Starter/Grower - Medicated / Non-Medicated

Ladysonja

Songster
11 Years
Jul 29, 2008
339
2
129
Porter, Texas
I feel like such a dunce and should be sitting the corner with my dunce cap on, but I have to get my head around this feed thing.

From what I can gather and have taken notes on:

1 day to 4 weeks - Starter (Electrolites in water)

4 weeks until laying age - Starter/Grower Medicated (question 1)

18+ weeks Layer for eggs

Question: 1
When do you switch from Medicated Stater/Grower to Non-Medicated Starter/Grower? (my 11 wk olds are currenlty on medicated starter grower)

Should they stay on the medicated until egg laying age or should I switch them to a non-medicated starter/grower?

Question: 2
What age do you take chicks of the plain starter and move them to a medicated starter/grower and when to move them to a non-mecicated starter/grower.

Plain starter and Plain grower is hard to find in my area. The one store I found is either out of one or the other, but all others offer Medicated and Non-Medicated starter/grower.
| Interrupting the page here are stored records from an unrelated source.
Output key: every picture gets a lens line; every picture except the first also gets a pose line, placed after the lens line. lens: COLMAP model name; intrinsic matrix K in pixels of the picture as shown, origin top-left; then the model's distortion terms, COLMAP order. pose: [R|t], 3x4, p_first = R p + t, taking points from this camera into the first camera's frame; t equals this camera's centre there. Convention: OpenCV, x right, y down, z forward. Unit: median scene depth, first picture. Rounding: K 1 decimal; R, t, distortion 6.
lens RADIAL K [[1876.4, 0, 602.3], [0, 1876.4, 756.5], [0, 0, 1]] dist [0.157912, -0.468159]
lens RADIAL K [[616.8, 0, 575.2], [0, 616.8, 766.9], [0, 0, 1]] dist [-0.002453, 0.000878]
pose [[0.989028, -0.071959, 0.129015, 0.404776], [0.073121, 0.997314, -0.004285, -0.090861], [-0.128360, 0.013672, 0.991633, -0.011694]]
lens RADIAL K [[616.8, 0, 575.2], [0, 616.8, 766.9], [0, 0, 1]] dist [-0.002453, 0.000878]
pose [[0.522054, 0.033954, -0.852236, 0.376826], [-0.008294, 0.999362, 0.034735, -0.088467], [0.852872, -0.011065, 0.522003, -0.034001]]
Maybe I am trying to make too much of a science out of this, but we have the 11 wk olds and now have a brooder of 1-3 day olds.

Question: 3
When everyone moves out into the run, the majority of the birds will be hens with 1-3 roosters.

I was planing to feed a "Flock Feed" and offer Oyster Shells. Will this combo be enough or will a combo of Layer, Flock Feed and Oyster Shells be a better combo for the roos and hens?

I have no problem purchasing the feed I need to get my flock going. I just need to get my head wrapped around this feed thing...

Thanks for your support and comments.
 
You can feed medicated feed from day 1 so you don't have to switch them around to different feeds so much. 6-8weeks seem to be the most suggested for switching to grower so that's when I'd switch to nonmedicated chick starter if you can't get a grower feed.

If you don't have young non laying birds out there feed layer. If you have a mix of ages with birds that aren't yet laying you can feed flock raiser. Most people don't make exceptions for roos. They just eat the same thing as the hens they are with.
 
They do not need electrolytes and you dont keep them on those for 4 weeks. Those are to be used perhaps during extremely hot weather when they are losing moisture from their bodies and under heat stress.
You can leave them on medicated feed till they lay or switch them off it at some point after they've had immunity to cocci built up. I can't get grower by itself in my area, just starter/grower combo. They can stay on that till you see an egg; it's formulated for that.
At laying age you can do layer or flock feed with oyster shell and feed crushed dry egg shells back to them as well. Or just layer. Or just flockraiser/general poultry feed. If you have a mixed group of ages, the general feed is good, like Purina FlockRaiser or another brand or that type feed.